Excerpts from Jim Conrad's
Naturalist Newsletter

Strawberry plants in flower

from the the May 31, 2009 Newsletter, issued from the Siskiyou Mountains west of Grants Pass, Oregon:
LOOKING AT STRAWBERRY FLOWERS

Behind my friends' house there's a slope absolutely covered with flowering strawberry plants. A small section showing white flowers and trifoliate leaves is shown above. Unfortunately, the abundant harvest the blossoms seem to promise never develops. The flowers simply dry up and fall off. The reason is that the plants haven't been cultivated for years, but a strawberry plant produces good fruit for only two or three years. New plants produced at the rooting tips of a mother plant's stolons can be transplanted and those daughter plants will produce large fruits if properly cultivated, but no matter how well the mother plant is taken care of, it loses its vigor once it's issued its share of stolons. We've transplanted lots of young plants to new beds so before long we should have plenty of fresh strawberries.

Strawberry "fruits" are bizarre things but they can be understood by looking at the flowers from which they come. In the world of flowers, the simplest blossoms are those containing a single pistil, comprising the stigma, style and ovary -- the female parts. You may want to review basic flower structure at http://www.backyardnature.net/fl_stand.htm.

Individual strawberry flowers depart from that basic one-pistil arrangement by bearing many pistils. A diagram showing the two different configurations -- a flower with one pistil and another with many -- is at http://www.backyardnature.net/pix/pistil.gif.

Take a look at the strawberry flower cross-section below:

Strawberry flower cross-section

The tallest items topped by golden horseshoe thingies are pollen-producing male stamens. Notice how they arise around the female parts in the flower's center. So far that's like our Standard Blossom. Now notice that at the very center of the flower I've cut across a little hill composed of nothing but undifferentiated tissue, and covering the hillock are numerous oval, shiny things. Each shiny thing is topped by a slender, yellow, matchstick-like item. The shiny things are ovaries and the sticklike things are stigma-tipped styles -- in other words, the little hill is covered with many pistils. The hillock in the picture's center is called the receptacle.

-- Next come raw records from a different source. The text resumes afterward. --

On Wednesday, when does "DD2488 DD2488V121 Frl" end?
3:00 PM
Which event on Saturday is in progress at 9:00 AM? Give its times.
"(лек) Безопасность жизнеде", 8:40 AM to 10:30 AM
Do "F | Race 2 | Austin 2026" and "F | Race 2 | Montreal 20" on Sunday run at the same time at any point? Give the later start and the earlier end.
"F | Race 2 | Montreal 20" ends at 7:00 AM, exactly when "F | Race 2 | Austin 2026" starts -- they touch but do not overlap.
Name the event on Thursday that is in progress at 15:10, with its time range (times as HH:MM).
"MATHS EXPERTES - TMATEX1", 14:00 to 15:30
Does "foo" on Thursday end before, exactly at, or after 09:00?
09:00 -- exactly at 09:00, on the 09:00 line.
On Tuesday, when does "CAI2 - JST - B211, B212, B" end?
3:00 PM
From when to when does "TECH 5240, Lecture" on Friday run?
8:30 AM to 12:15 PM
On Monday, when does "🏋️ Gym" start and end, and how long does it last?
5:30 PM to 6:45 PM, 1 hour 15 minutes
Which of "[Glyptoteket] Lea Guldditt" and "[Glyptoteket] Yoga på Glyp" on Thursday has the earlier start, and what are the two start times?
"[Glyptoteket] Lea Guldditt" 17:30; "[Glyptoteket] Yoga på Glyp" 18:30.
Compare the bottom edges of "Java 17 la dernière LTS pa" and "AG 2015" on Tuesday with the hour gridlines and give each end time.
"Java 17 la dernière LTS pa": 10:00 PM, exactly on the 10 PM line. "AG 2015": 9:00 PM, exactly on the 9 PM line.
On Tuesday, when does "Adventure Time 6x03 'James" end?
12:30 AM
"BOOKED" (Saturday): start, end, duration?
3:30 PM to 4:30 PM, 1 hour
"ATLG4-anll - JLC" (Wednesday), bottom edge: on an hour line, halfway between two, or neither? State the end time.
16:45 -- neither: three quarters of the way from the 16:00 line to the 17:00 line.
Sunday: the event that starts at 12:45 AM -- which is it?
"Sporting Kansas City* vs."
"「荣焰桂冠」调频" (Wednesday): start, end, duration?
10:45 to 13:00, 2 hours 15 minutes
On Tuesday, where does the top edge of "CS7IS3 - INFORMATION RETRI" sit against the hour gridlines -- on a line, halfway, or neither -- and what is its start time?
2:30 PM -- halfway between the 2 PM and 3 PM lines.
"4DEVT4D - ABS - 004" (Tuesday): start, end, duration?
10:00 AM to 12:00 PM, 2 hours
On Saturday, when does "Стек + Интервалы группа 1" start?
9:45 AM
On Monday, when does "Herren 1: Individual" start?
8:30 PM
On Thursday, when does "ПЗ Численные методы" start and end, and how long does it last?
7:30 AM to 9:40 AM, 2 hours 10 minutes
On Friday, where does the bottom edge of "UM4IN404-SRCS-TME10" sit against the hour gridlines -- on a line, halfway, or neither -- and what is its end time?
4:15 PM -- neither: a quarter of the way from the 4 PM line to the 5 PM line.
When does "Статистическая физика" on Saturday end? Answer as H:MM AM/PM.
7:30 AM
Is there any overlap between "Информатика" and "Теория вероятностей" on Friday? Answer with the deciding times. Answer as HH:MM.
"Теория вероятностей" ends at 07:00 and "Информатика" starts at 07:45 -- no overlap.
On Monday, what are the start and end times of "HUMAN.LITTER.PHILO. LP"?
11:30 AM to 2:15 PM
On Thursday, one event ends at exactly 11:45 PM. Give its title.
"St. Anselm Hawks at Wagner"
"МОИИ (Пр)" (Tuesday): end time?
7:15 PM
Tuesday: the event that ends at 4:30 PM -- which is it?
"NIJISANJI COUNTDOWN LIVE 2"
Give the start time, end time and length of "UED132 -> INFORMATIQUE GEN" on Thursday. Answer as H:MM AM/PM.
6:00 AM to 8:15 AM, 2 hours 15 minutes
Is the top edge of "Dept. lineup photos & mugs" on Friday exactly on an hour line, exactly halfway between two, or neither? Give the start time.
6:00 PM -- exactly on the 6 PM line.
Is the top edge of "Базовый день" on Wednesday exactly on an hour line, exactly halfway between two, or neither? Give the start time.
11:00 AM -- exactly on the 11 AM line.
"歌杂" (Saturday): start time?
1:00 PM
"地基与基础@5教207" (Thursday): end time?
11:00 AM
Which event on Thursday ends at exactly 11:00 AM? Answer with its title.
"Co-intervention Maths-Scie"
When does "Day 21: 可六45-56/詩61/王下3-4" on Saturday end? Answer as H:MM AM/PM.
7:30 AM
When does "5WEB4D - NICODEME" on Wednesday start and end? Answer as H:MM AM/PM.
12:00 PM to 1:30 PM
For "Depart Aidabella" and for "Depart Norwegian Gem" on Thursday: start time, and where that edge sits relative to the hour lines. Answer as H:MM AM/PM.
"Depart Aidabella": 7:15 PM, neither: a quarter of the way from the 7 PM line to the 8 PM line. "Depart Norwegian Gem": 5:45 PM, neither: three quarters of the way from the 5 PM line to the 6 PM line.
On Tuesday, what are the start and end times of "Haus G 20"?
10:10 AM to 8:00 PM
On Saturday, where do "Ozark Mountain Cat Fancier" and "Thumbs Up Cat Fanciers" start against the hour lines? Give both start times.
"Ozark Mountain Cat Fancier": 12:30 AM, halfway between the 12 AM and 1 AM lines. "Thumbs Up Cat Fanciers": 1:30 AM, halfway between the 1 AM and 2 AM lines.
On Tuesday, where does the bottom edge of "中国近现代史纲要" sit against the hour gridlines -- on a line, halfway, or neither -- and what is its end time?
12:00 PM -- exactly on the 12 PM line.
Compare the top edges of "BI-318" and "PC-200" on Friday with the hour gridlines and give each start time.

So, here's the thing: Unlike our Standard Blossom, a single strawberry flower's receptacle bears many pistils.

In most flowers the pistil matures into the fruit. With strawberry flowers there's a whole different story. Look at the next close-up, which shows an older flower after the white petals have fallen off, below:

immature strawberry flower

In that picture the receptacle is beginning to enlarge tremendously causing the pistils to become more and more separated from one another. The spongy-looking sphere is the receptacle. The pistils themselves are maturing into special kinds of fruits called achenes, which are dry, one-seeded fruits that don't split open upon maturity. The sunflower "seeds" we eat also are achenes. Each achene in the picture is accompanied by the brown, shriveling-up remains of its stigma-tipped style. At the bottom of the spongy receptacle you can see remains of shriveled stamens.

So, you can already guess that the green, spongy receptacle in the above picture is going to enlarge even much more, eventually will turn soft, juicy and red, and when we bite into that receptacle, the strawberry, the soft-gritty little things that may get stuck in our teeth are achenes, which are the actual strawberry fruits we'd sow if we wanted to grow strawberries from seed.